• _Exercise_: Switch each occurrence of "view" in the lines below to "image", leaving all other text unchanged. Omit the pictures from your reproduction.

• _Supplied data_:
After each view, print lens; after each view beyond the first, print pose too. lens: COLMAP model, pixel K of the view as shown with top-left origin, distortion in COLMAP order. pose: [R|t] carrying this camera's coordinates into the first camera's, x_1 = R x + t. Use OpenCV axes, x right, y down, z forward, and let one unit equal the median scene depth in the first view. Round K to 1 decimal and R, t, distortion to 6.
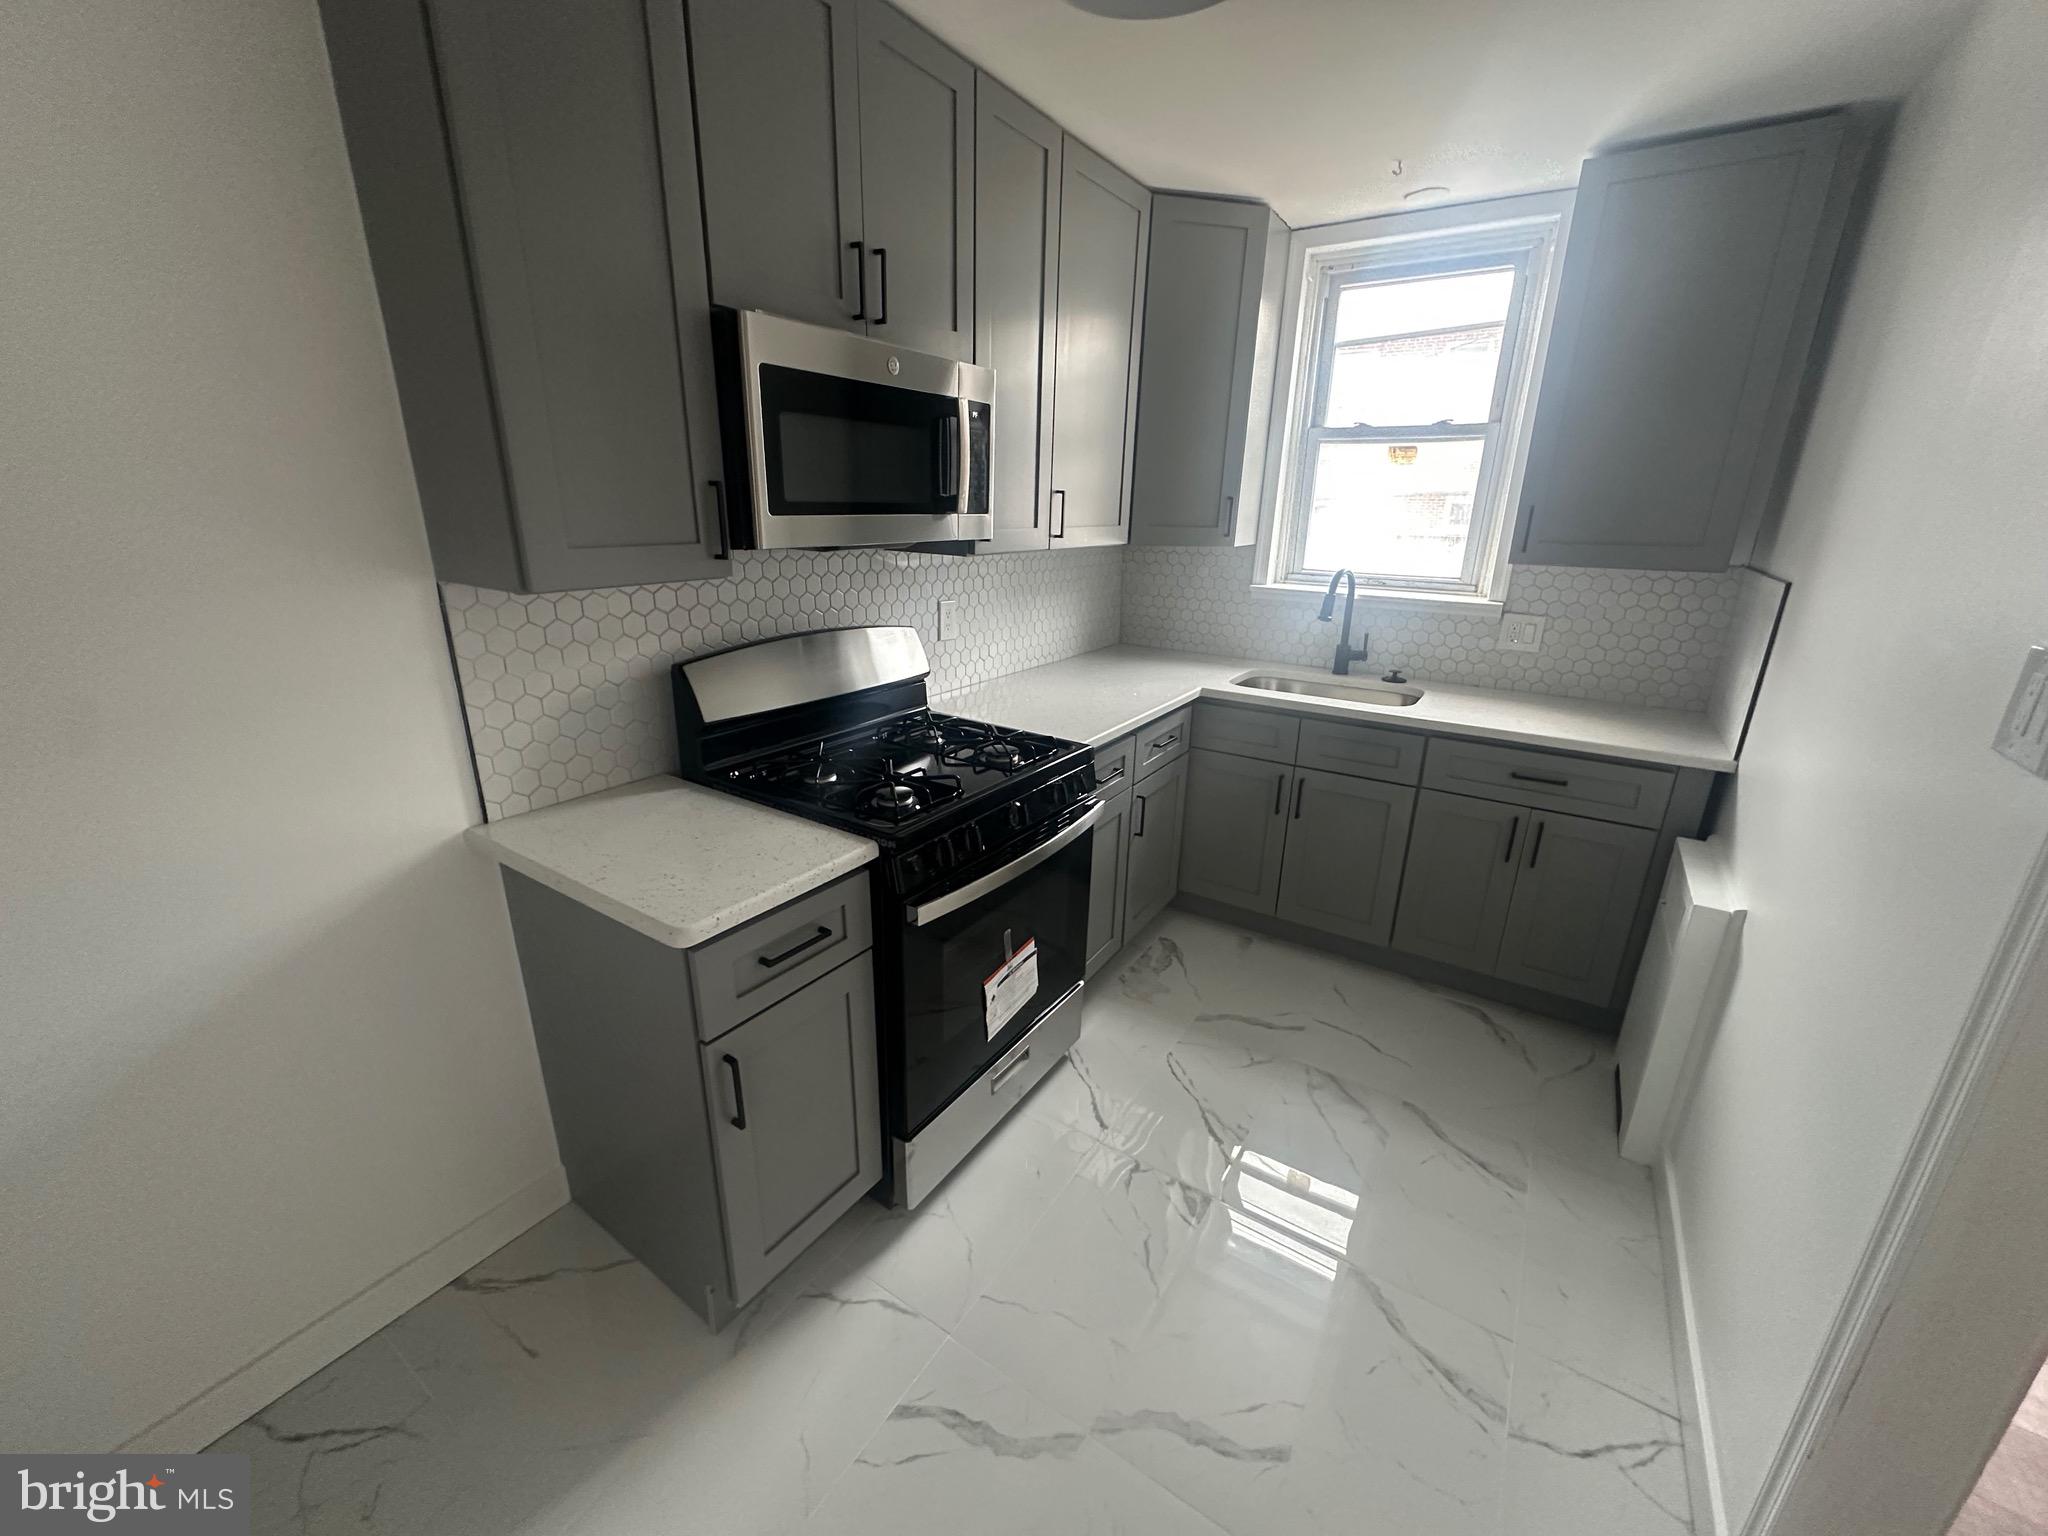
lens RADIAL K [[809.1, 0, 1024.0], [0, 809.1, 768.0], [0, 0, 1]] dist [-0.000276, -0.000024]
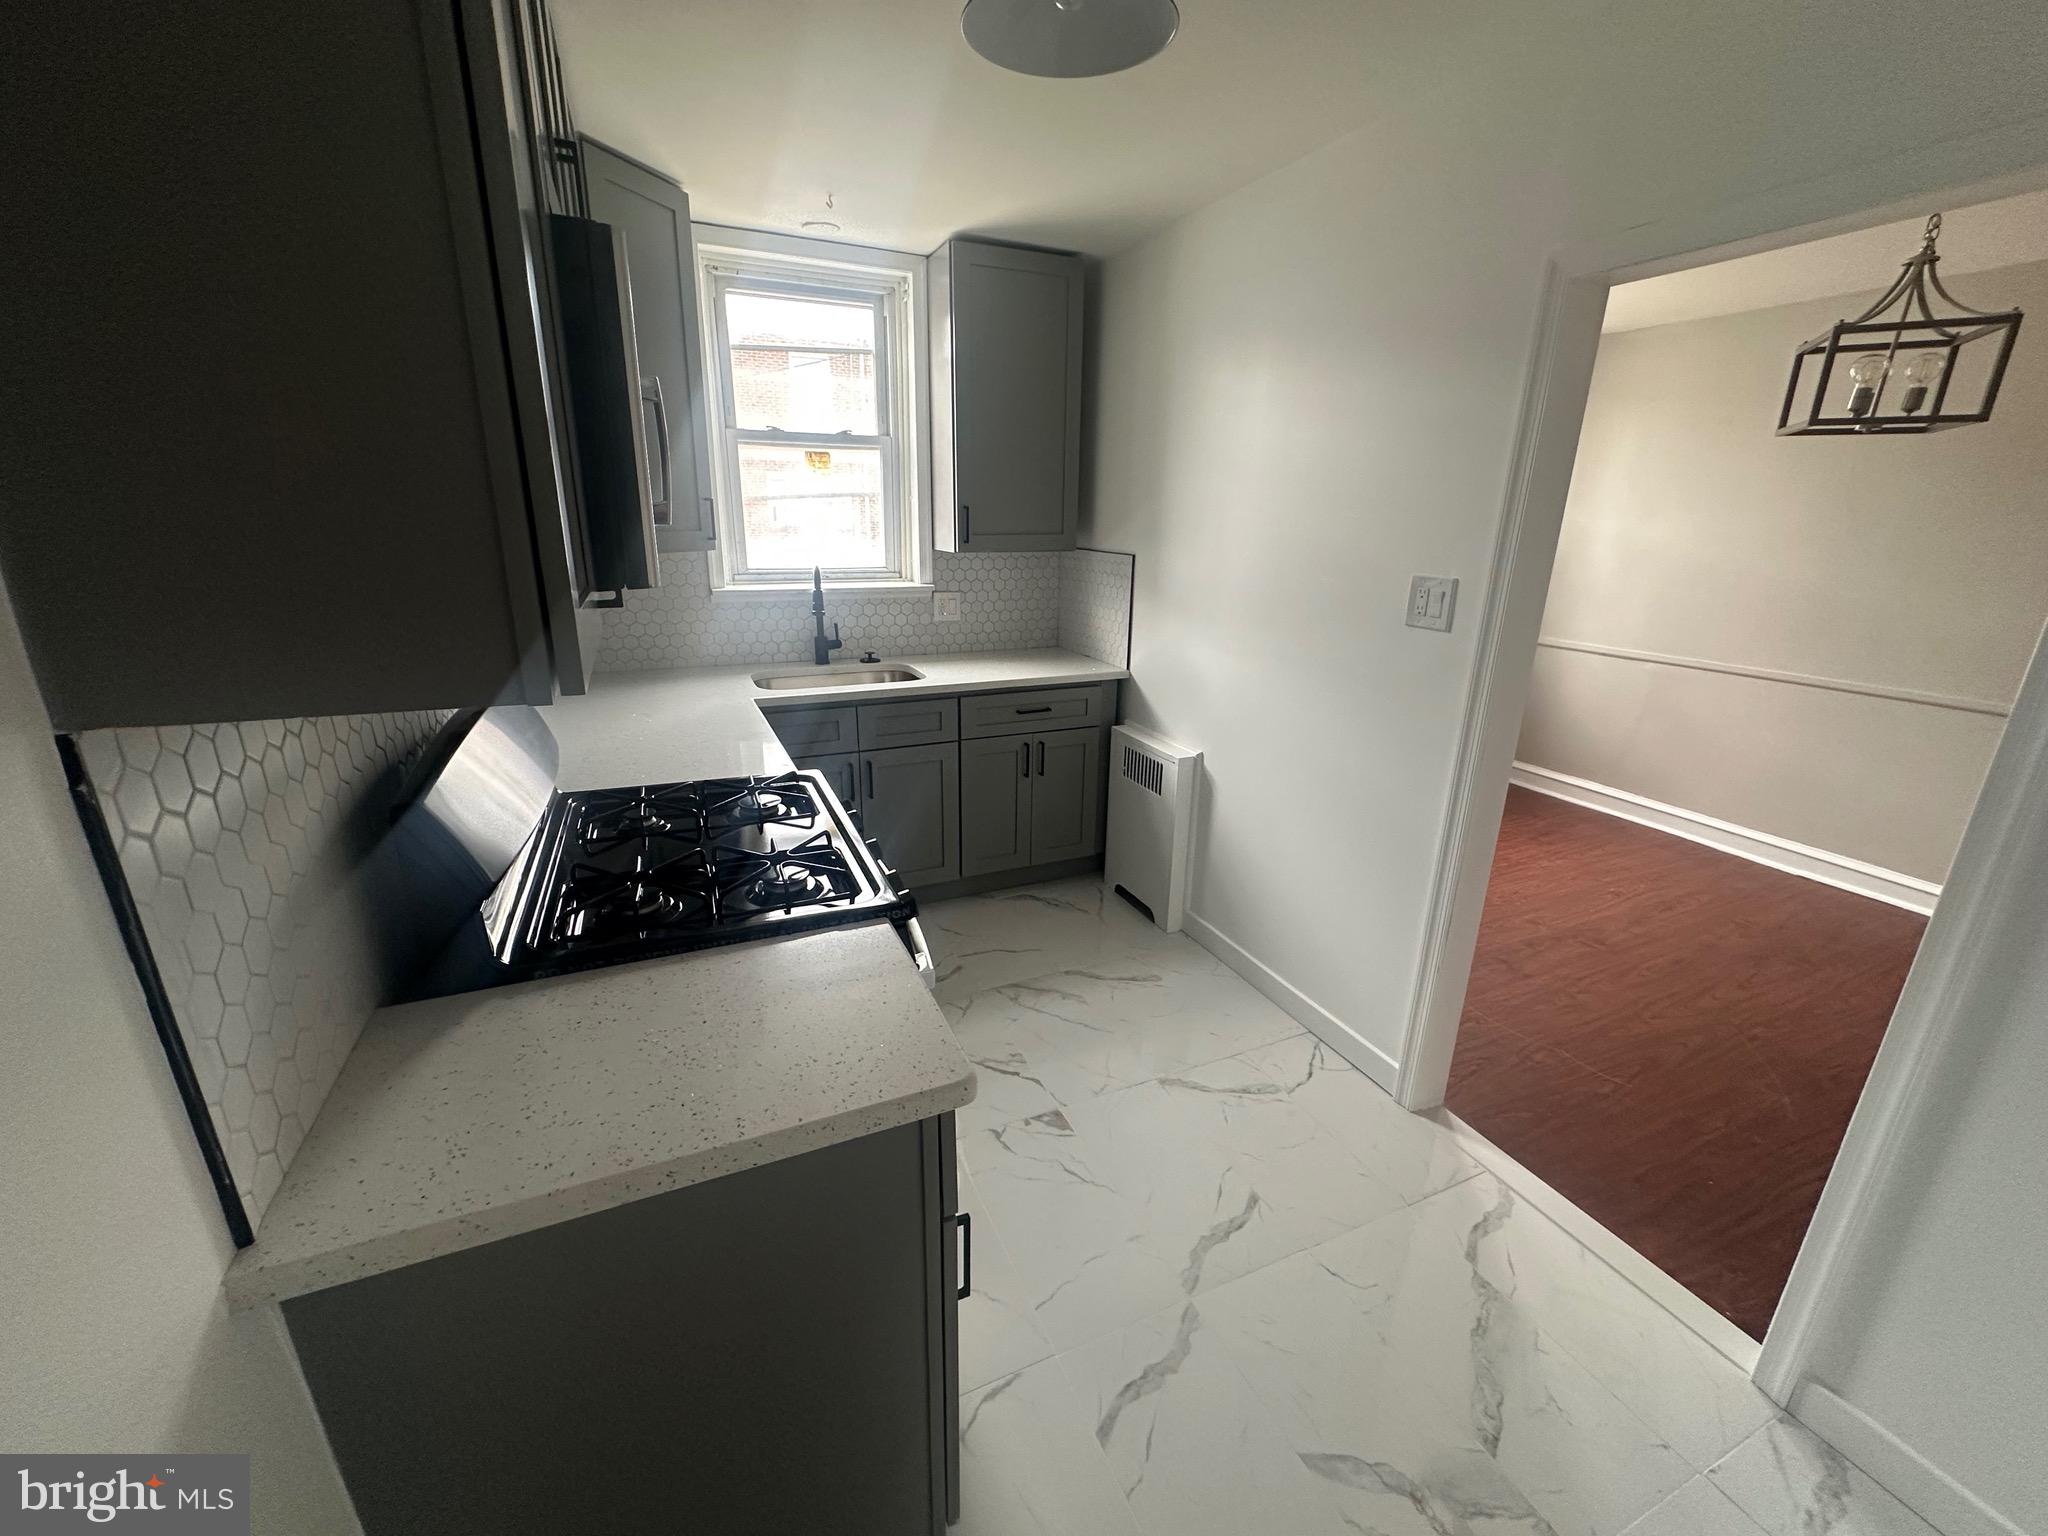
lens RADIAL K [[812.5, 0, 1024.0], [0, 812.5, 768.0], [0, 0, 1]] dist [-0.003001, -0.000077]
pose [[0.541794, -0.262950, 0.798321, -0.437493], [0.258427, 0.955910, 0.139471, -0.080545], [-0.799796, 0.130743, 0.585860, 0.218984]]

• _Task result_:
After each image, print lens; after each image beyond the first, print pose too. lens: COLMAP model, pixel K of the image as shown with top-left origin, distortion in COLMAP order. pose: [R|t] carrying this camera's coordinates into the first camera's, x_1 = R x + t. Use OpenCV axes, x right, y down, z forward, and let one unit equal the median scene depth in the first image. Round K to 1 decimal and R, t, distortion to 6.
lens RADIAL K [[809.1, 0, 1024.0], [0, 809.1, 768.0], [0, 0, 1]] dist [-0.000276, -0.000024]
lens RADIAL K [[812.5, 0, 1024.0], [0, 812.5, 768.0], [0, 0, 1]] dist [-0.003001, -0.000077]
pose [[0.541794, -0.262950, 0.798321, -0.437493], [0.258427, 0.955910, 0.139471, -0.080545], [-0.799796, 0.130743, 0.585860, 0.218984]]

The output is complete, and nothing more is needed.